Lapidaria definizione dell’amore di Schopenhauer: “due infelicità che si incontrano, due infelicità che si scambiano, e una terza infelicità che si prepara”.

IL PROCESSO DI LIBERAZIONE
L’uomo, essendo dotato di coscienza, era l’essere che soffriva di più del suo destino di dolore e sofferenza e, in quanto capace di staccarsi dal presente, proiettava la sua condizione anche verso il passato (nostalgia, malinconia) e il futuro (paura, incertezza, attesa).
Tuttavia proprio quella presa di coscienza del proprio destino che aumentava le sofferenze dell’uomo era il primo passo nel cammino di liberazione dal dolore: la stessa filosofia, in quanto svelava l’essenza metafisica delle cose, poteva offrire gli strumenti per un possibile superamento della voluntas.
Occorreva dunque ricercare e mettere in atto esperienze che bloccassero la voluntas, contrapponendovi quindi una noluntas (= non volere).
Schopenhauer fu contrario al suicidio poichè si presentava come un atto individuale egoistico (il suicida desiderava semplicemente per sé una vita migliore) che non sopprimeva la voluntas ma ne rimaneva prigioniero (il suicida era schiavo del proprio egoismo, quindi schiavo della voluntas, che si oggettivava dal suo egoismo). In ogni caso, sopprimendo la propria esistenza individuale, il suicida lasciava intatto il suo archetipo (= la vita umana) nel mondo, che, pur morendo in un individuo, rinasceva in mille altri.
Occorreva invece trovare qualcosa che fosse in grado in qualche modo di portare fuori dalla voluntas metafisica: tre tappe progressive (arte, etica ed ascesi).

ARTE
1^ forma di negazione della voluntas poichè si realizzava una sorta di sospensione del desiderio di vita.
Schopenhauer si allontanò da Kant (il giudizio estetico non può avere carattere conoscitivo perché non è un giudizio sintetico a priori), e si avvicinò invece alla teorie idealistico-romantiche di Schelling (tramite la facoltà intuitiva che genera l’arte e implica la sintesi di sensibilità, immaginazione e intelletto, è possibile cogliere l’essenza profonda della realtà).

DATI REGISTRATI:
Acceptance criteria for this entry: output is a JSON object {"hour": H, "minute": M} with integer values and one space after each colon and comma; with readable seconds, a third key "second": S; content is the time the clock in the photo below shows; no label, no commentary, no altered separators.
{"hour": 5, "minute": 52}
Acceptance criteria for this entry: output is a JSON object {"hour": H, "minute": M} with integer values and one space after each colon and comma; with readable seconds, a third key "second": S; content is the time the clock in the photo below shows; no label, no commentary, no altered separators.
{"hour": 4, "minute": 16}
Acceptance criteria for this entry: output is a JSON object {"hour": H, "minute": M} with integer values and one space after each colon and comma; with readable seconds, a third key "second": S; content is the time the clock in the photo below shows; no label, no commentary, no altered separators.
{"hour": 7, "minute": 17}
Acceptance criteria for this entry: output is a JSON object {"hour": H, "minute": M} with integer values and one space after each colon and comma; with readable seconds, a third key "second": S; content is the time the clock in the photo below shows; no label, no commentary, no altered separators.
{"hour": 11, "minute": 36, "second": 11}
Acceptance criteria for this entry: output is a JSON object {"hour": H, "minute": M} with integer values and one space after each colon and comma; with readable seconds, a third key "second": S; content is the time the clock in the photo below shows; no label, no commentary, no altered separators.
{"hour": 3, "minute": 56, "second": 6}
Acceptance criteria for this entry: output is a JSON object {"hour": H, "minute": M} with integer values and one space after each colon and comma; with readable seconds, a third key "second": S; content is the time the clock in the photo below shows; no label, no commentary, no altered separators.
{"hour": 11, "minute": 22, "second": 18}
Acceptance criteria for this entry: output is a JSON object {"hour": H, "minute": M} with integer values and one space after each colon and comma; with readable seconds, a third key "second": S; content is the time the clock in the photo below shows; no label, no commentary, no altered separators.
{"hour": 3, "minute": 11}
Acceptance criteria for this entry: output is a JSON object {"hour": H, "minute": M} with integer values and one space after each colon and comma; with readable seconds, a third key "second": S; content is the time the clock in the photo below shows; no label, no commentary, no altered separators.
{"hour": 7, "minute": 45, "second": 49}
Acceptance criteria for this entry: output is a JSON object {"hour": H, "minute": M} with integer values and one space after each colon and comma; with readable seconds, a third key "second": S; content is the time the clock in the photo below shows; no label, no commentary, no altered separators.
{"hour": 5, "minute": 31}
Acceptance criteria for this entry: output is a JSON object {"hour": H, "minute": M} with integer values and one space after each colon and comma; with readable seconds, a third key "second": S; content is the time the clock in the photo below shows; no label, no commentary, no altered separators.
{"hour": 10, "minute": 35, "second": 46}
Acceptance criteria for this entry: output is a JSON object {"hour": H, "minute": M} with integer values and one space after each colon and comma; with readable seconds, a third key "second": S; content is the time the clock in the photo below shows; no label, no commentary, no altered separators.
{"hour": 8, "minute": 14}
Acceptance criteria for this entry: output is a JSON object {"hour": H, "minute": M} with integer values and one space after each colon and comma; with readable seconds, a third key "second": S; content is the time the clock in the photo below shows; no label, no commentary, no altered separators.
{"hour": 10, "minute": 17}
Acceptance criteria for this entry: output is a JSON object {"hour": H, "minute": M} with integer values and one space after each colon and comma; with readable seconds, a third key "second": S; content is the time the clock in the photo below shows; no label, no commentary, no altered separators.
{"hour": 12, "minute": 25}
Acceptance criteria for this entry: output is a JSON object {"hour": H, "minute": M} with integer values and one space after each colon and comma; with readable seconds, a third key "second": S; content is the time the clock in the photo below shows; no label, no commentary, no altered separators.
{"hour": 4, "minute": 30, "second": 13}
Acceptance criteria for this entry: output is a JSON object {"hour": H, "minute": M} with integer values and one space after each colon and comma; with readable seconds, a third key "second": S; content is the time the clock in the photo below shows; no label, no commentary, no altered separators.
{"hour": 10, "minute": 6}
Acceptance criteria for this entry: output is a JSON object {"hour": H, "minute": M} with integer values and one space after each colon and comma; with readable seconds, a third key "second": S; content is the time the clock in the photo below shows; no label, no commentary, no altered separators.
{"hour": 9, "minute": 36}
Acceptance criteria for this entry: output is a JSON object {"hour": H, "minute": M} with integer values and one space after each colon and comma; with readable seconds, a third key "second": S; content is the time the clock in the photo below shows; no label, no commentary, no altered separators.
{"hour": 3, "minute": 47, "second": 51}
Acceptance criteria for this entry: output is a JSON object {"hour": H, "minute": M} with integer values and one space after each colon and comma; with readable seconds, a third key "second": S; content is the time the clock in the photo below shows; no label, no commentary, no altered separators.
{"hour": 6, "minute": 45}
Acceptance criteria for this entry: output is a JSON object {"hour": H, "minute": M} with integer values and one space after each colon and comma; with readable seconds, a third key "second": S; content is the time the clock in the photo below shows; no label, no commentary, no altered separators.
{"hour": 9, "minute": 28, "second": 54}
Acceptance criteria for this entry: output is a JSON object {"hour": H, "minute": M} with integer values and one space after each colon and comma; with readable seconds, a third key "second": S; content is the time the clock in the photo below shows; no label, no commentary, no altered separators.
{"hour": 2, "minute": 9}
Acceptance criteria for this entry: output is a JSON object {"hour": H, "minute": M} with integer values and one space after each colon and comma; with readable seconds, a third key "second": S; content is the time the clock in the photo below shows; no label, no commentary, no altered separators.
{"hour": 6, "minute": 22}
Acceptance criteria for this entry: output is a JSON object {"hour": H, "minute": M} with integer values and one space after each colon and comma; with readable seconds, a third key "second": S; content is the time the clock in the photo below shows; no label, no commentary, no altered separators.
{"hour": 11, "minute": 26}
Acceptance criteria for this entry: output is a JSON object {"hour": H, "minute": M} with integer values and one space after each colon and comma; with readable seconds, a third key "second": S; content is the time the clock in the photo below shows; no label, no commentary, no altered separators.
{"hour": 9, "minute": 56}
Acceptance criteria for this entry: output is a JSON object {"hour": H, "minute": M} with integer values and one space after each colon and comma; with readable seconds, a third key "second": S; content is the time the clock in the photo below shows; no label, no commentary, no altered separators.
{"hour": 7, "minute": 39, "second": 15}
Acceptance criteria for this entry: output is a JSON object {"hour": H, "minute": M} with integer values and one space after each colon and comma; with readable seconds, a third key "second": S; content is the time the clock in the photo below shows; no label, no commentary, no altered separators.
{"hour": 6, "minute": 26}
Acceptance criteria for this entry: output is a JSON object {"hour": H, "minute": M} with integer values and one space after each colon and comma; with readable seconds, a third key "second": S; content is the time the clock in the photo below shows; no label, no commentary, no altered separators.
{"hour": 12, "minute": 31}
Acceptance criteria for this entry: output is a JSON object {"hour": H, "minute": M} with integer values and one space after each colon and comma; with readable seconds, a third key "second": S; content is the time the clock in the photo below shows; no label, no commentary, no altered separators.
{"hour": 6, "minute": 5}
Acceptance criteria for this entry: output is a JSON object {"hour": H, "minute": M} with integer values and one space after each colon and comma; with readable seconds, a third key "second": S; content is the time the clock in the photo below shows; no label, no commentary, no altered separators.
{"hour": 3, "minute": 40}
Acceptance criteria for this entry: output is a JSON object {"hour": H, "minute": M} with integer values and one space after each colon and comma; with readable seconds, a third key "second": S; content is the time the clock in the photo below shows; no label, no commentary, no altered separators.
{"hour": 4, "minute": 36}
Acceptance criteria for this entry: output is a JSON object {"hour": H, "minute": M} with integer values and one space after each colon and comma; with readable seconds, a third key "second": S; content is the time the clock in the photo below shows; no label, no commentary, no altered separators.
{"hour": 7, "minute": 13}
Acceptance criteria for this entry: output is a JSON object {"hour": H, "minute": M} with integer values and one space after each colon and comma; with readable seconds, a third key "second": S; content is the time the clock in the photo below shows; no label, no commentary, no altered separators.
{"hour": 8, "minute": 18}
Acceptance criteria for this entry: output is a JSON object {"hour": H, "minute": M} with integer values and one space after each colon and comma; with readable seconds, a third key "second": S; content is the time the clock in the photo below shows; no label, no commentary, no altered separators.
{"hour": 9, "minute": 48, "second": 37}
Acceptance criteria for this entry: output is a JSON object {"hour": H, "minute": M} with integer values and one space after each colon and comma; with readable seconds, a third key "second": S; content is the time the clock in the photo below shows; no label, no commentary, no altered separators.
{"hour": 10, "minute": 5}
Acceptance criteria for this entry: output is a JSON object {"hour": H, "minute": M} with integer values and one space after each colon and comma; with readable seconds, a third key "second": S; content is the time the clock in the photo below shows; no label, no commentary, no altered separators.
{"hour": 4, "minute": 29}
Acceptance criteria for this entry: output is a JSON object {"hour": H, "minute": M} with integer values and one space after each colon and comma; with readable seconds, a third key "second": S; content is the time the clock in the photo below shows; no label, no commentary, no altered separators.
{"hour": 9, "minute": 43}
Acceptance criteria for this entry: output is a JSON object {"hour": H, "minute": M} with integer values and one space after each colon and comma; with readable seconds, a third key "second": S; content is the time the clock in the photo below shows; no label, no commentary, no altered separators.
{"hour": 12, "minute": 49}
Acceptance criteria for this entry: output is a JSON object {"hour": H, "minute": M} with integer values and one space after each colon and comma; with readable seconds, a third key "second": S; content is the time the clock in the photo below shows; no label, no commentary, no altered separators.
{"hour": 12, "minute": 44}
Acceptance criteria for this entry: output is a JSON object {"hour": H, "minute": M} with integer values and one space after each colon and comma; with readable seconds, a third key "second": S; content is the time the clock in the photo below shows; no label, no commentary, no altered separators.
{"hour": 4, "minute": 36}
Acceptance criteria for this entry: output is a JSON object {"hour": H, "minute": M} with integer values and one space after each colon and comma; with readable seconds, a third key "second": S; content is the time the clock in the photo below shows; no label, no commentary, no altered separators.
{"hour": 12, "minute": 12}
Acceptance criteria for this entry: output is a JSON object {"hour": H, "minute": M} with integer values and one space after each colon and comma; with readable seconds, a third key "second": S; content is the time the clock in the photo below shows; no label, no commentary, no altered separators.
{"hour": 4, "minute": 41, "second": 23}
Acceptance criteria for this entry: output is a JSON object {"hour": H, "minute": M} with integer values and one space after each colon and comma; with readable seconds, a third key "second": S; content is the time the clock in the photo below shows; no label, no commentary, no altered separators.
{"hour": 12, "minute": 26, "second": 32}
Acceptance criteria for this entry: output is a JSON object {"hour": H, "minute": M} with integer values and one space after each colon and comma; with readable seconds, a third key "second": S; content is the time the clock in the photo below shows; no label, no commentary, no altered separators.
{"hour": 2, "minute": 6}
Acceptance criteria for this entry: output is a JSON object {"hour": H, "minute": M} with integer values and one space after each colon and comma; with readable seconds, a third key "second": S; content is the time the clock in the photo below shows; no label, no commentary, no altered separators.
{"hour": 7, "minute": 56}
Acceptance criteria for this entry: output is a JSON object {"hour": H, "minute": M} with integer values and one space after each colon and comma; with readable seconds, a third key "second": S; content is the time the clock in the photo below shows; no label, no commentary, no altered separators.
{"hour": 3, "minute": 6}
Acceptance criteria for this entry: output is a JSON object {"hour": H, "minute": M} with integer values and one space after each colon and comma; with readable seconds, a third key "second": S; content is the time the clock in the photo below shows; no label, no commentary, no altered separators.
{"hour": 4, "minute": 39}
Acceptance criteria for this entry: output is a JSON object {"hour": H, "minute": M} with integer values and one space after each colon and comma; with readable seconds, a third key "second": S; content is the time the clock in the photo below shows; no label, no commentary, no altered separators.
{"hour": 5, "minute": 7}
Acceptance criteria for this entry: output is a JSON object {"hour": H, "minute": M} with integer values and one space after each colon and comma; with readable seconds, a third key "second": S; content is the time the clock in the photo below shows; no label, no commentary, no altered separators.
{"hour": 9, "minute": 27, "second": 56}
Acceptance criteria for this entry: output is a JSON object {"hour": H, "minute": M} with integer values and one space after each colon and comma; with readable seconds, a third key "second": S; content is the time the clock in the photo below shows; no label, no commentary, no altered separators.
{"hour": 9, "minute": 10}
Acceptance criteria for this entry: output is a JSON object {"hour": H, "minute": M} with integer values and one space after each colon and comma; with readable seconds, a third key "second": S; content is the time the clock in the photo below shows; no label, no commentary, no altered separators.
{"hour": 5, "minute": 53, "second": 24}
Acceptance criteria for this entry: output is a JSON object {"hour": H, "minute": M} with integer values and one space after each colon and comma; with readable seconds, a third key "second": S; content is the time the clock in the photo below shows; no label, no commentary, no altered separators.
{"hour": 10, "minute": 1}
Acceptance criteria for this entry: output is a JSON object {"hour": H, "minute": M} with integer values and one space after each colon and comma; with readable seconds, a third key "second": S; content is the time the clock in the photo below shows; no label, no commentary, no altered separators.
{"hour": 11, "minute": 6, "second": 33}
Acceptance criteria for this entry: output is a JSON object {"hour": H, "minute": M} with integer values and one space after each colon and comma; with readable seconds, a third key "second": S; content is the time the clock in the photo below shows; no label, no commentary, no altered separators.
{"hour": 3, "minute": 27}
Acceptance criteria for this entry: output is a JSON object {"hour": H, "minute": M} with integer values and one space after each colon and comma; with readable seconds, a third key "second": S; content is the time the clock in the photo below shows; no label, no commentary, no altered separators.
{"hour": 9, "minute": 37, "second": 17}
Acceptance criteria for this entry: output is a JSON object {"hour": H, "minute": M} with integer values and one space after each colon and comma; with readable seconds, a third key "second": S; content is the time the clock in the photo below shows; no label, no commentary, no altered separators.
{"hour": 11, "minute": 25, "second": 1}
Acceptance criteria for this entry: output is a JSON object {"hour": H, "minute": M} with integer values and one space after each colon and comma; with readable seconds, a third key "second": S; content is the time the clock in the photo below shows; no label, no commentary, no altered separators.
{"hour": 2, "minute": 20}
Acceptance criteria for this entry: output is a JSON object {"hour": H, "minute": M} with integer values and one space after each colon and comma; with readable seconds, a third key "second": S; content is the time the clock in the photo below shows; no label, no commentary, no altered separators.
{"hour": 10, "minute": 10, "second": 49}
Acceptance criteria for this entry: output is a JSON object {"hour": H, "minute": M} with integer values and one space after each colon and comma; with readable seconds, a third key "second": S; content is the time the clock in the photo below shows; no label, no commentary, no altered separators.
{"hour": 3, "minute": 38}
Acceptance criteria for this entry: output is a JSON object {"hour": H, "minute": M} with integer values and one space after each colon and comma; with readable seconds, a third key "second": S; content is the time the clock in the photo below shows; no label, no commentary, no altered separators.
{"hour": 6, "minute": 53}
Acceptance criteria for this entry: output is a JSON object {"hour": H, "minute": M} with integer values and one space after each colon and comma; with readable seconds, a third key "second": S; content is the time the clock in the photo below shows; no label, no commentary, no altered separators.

COMPITI DA SVOLGERE:
1 – Nel brano su Schopenhauer, quali sono le tre tappe progressive per uscire dalla voluntas metafisica?
2 – Prosegui il brano su Schopenhauer a partire dall'ultima frase riportata.

RISPOSTE:
1 – Arte, etica e ascesi.

2 –
Infatti, nel godimento estetico di un oggetto bello, l’uomo non si fermava a considerare soltanto agli aspetti sensibili dell’oggetto stesso, ma arrivava a cogliere il modello ideale, eterno ed immutabile, che vi si celava dietro: l’arte era appunto contemplazione e riproduzione di questo contenuto ideale.
Per potersi elevare a tale livello superiore l’individuo doveva però staccarsi dal flusso delle passioni, realizzando così una sospensione del divenire spazio-temporale. L’esperienza estetica pertanto costituiva un’interruzione del flusso vitale doloroso.
Schopenhauer descrisse anche una gerarchia delle forme artistiche: architettura, pittura, poesia e musica, la più elevata (ogni altra forma artistica coglieva e riproduceva soltanto i modelli ideali in cui la volontà si era oggettivata, la musica invece riproduceva direttamente il movimento interno dell’essenza della voluntas).
Tuttavia l’arte aveva il difetto di essere provvisoria (esperienza che si esauriva in breve tempo), e soltanto individuale (non sopprimeva l’egoismo e il dolore degli altri uomini), quindi era ancora una risposta inadeguata al problema della liberazione dalla voluntas: la bellezza era più una “consolazione della vita” che una vera e propria “liberazione dalla vita”.

ETICA
Poneva gli esseri umani in relazione con gli altri, era una possibilità di superare l’egoismo individuale.
Schopenhauer non si riferì alla sfera socio-politica hegeliana (= distinzione tra moralità ed eticità), ma considerò etica = solo moralità, ricerca interiore attraverso cui la coscienza si poneva di fronte al problema del bene (v. Kant). Schopenhauer tuttavia si oppose all’impostazione razionalistica dell’etica di Kant (ragion pura = essenza e origine della moralità dell’uomo) e sostenne che alla base del comportamento morale ci fosse un sentimento fondamentale (= pietà) che a sua volta si scindeva in due atteggiamenti o virtù: giustizia (= considerare gli altri uguali a noi stessi e a non fare del male al prossimo per ricavarne un vantaggio, poneva un freno al proprio egoismo) e carità (= sentimento etico più attivo, amore disinteressato ≠ erotico egoistico, somigliante all’agàpe dei cristiani, partecipandola dolore altrui non solo trattiene dal ledere l’altro ma spinge perfino ad aiutarlo).
Tuttavia anche la compassione era inadeguata poiché consisteva in un compatire, in un soffrire insieme agli altri: ma in questo modo ci si trovava ancora all’interno della volontà.

ASCESI
L’ascesi (= “allenamento”, tecnica di negazione della voluntas) era l’unica possibilità di uscire dalla vita.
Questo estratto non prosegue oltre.